When NOT to use: When false positive rates also matter (use full equalized odds).
scikit-learn: No built-in. Compute recall per group.

Predictive Parity

Formula: P(Y_true = 1 | Y_pred = 1, group = A) = P(Y_true = 1 | Y_pred = 1, group = B)
Intuition: Equal precision across groups. When the model says "positive," the probability of actually being positive is the same for everyone.
When to use: When the model's predictions are used to allocate resources (e.g., follow-up calls, interventions) and you want equal resource efficiency across groups.
When NOT to use: The impossibility theorem (Chouldechova, 2017) shows you generally cannot have predictive parity AND equalized odds when base rates differ. Choose one.
scikit-learn: No built-in. Compute precision per group.

Disparate Impact Ratio

Formula: P(Y_pred = 1 | group = A) / P(Y_pred = 1 | group = B) where group B is the advantaged group.
Intuition: Ratio of positive prediction rates. The "four-fifths rule" in US employment law states this ratio should be at least 0.8.
When to use: Legal compliance in hiring and lending contexts.
When NOT to use: As a standalone fairness metric — it does not account for whether predictions are correct.
scikit-learn: No built-in.
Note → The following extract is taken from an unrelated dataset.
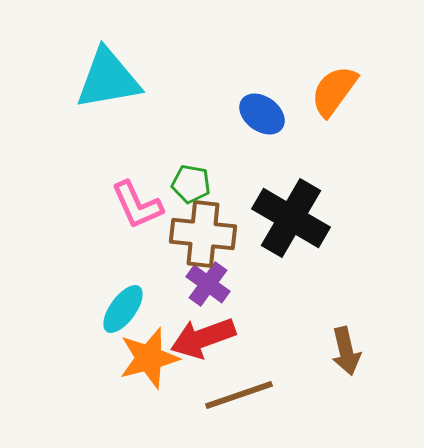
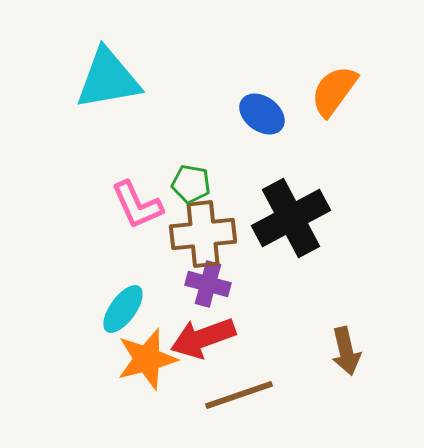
black cross: rotated 32 degrees clockwise
brown cross: rotated 12 degrees counterclockwise
purple cross: rotated 21 degrees counterclockwise
orange star: moved 2 px left, 1 px down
Use aif360.metrics.BinaryLabelDatasetMetric.disparate_impact() or compute from grouped prediction rates.

Quick Reference Table

Metric	Task	Handles Imbalance	Threshold-Free	scikit-learn
Accuracy	Classification	No	No	`accuracy_score`
Precision	Classification	Yes	No	`precision_score`
Recall	Classification	Yes	No	`recall_score`
F1	Classification	Yes	No	`f1_score`
ROC AUC	Classification	Somewhat	Yes	`roc_auc_score`
PR AUC	Classification	Yes	Yes	`average_precision_score`
Log Loss	Classification	No	Yes	`log_loss`
MCC	Classification	Yes	No	`matthews_corrcoef`
MAE	Regression	N/A	N/A	`mean_absolute_error`
RMSE	Regression	N/A	N/A	`root_mean_squared_error`
R-squared	Regression	N/A	N/A	`r2_score`
MAPE	Regression	N/A	N/A	`mean_absolute_percentage_error`
Silhouette	Clustering	N/A	N/A	`silhouette_score`
ARI	Clustering	N/A	N/A	`adjusted_rand_score`
NDCG@k	Ranking	N/A	N/A	`ndcg_score`

When in doubt: use PR AUC for imbalanced classification, RMSE for regression, and silhouette for clustering. Then show precision and recall (or the full confusion matrix) to your stakeholders, because a single number never tells the whole story.